Malgré ce qui finissait par devenir une habitude, il sentit comme à chaque fois la gnôle descendre et lui ramoner l’œsophage.
Le problème, c’est que le subtil breuvage ne limita pas son action à cette sensation de brûlure. Il s’était dilué rapidement dans l’estomac, retrouvant la dose de piment ingérée un peu plus tôt. Le mélange des deux s’avéra détonant, un peu comme si Gilbert avait avalé une canette de Destop.
Ses tripes s’embrasèrent d’un coup, bouillonnèrent dans son ventre et n’eurent d’autre issue que de chercher rapidement une porte de sortie avant l’implosion. Il ne put contenir un son bizarre, entre le rot et le hoquet et dut rapidement s’écarter d’Isabelle.
- Qu’est-ce qui t’arrive, ça va ?
Elle n’eut pas de réponse, en tout cas ni verbale ni articulée. Il s’était rapidement éloigné du campement, mais pas suffisamment pour s’isoler. Il n’avait pu faire autrement que de poser une gerbe monumentale, dans un raclement guttural presque inhumain.
La scène aurait pu être presque risible si elle n’avait pas été aussi violente et soudaine.
Ses entrailles étaient en feu, et de puissants spasmes le secouaient sans aucun ménagement. Ceux qui ont vécu ça savent bien que ça fait partie des moments très pénibles de la vie, mais se vider de la sorte devant cinq paires d’yeux effarés n’arrangeait rien. Au fil de ses crises de vomissement, il finit par se retrouver un peu à l’abri, bien calé au bord du ruisseau dont le bruit couvrait presque ses râles.
Le guide et les trois porteurs replongèrent assez rapidement dans le spectacle stellaire qui n’avait pas cessé pour si peu.
Isabelle vivait un grand moment de solitude, pas frustrée par ce qu’elle aurait pu vivre sans ce troisième verre de Rakshi. C’est surtout qu’elle ne savait pas trop comment se positionner, partagée entre s’occuper de son grand malade et ne pas heurter sa pudeur. D’autant que pour arranger les choses, il avait enchainé sur une turista des plus carabinées.
Gilbert profita d’une accalmie surprise pour revenir vers le camp, où il vit la jeune fille qui était assise à côté de sa tente.
- Ca va mieux mon pauvre chéri ?
- Oui t’inquiète, je me suis délesté du superflu qui m’encombrait un peu.
- Tu as besoin de quelque chose ?
- Non, ça va.
- Viens t’allonger, jte ferai des papouilles dans les cheveux.
Cette proposition avait beau être beaucoup plus honnête que ce à quoi il s’attendait en début de soirée, il n’eut pas le loisir de formuler la moindre réponse. La boule de feu qu’il avait dans le bide venait d’un seul coup de se rappeler à son bon souvenir. Il eut juste le temps de tourner la tête pour ne pas asperger celle qui le réconfortait.
Il retrouva une place stratégique sur la rive du ruisseau, qu’il ne put quitter avant deux bonnes heures. Son cerveau semblait se vider au même rythme que le reste, il n’était plus qu’un zombie, sans vie, qui attendait la salve suivante. L’espace d’un instant, il crut juste apercevoir Galzen qui venait un peu aux nouvelles, mais sans en être trop sûr.
Quand il rejoignit le campement, il n’y avait plus personne autour du tas de cendres froides. Ca ronflait dur dans les deux tentes des népalais qu’on entendait malgré le bruit de l’eau. Un instant, il s’imagina rejoindre la place à côté de celle qui maintenant devait écraser sévèrement, la sienne, mais malgré ce qu’il avait évacué, il se sentait toujours sursitaire.

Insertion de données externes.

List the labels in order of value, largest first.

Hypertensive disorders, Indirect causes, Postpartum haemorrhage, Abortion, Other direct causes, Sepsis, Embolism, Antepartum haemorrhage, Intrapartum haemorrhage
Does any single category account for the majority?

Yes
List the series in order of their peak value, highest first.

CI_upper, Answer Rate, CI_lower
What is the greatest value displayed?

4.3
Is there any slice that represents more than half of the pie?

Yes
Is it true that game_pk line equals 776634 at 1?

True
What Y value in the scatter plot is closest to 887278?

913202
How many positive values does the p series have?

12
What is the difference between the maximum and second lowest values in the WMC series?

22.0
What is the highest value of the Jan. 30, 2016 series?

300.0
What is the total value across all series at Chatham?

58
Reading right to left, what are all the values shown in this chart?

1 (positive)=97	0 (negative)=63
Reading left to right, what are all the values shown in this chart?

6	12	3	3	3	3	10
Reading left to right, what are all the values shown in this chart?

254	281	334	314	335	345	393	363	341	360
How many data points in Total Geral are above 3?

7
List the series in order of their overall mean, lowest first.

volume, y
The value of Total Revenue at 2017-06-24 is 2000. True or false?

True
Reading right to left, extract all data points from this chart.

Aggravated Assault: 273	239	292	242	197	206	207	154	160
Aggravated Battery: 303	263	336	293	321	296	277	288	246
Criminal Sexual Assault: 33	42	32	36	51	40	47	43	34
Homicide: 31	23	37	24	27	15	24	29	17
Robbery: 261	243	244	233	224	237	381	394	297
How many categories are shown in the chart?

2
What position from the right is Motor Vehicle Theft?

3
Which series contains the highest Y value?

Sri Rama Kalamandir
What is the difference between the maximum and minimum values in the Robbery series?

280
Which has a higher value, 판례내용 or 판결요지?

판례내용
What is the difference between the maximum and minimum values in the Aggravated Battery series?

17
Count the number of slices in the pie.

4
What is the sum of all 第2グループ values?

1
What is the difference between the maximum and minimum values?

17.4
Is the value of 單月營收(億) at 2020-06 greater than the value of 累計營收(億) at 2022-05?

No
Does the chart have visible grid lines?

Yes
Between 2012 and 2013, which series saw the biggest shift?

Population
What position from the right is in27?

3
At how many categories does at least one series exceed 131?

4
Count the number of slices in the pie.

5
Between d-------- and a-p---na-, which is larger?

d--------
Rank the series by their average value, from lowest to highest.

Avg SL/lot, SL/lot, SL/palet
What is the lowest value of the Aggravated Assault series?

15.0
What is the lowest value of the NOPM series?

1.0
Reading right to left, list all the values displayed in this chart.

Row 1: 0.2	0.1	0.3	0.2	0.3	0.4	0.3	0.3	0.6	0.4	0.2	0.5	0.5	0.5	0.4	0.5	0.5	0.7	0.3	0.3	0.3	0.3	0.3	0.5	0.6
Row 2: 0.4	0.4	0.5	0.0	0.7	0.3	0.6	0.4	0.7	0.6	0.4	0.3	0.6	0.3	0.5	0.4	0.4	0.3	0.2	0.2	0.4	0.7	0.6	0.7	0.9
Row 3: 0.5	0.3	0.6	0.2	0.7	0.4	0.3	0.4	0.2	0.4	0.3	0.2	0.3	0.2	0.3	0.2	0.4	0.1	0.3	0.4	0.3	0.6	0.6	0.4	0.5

Le faire dans un espace aussi confiné serait moyennement romantique, et certainement de nature à le rendre un peu moins attirant. Il préféra préserver cette possibilité, et surtout se garder une voie dégagée en cas de récidive. Il trouva une couverture, s’allongea et se cala comme il put. Il n’avait aucune idée de l’heure qu’il pouvait être, mais la lumière avait un peu changé, et les étoiles étaient moins nombreuses. Son attention se fixa sur un astre qui brillait plus que les autres, qui semblait presque clignoter. Comment imaginer qu’un autre puisse voir ça à cette heure si tardive, si loin, si mystérieux, mais gardant un œil sur lui.
Il y avait là largement de quoi méditer ou philosopher, mais au lieu de ça, il sombra comme une masse dans un sommeil réparateur. Et pourtant, il y avait de quoi se poser quelques petites questions, ou se dire que la vie était parfois pleines de petites surprises.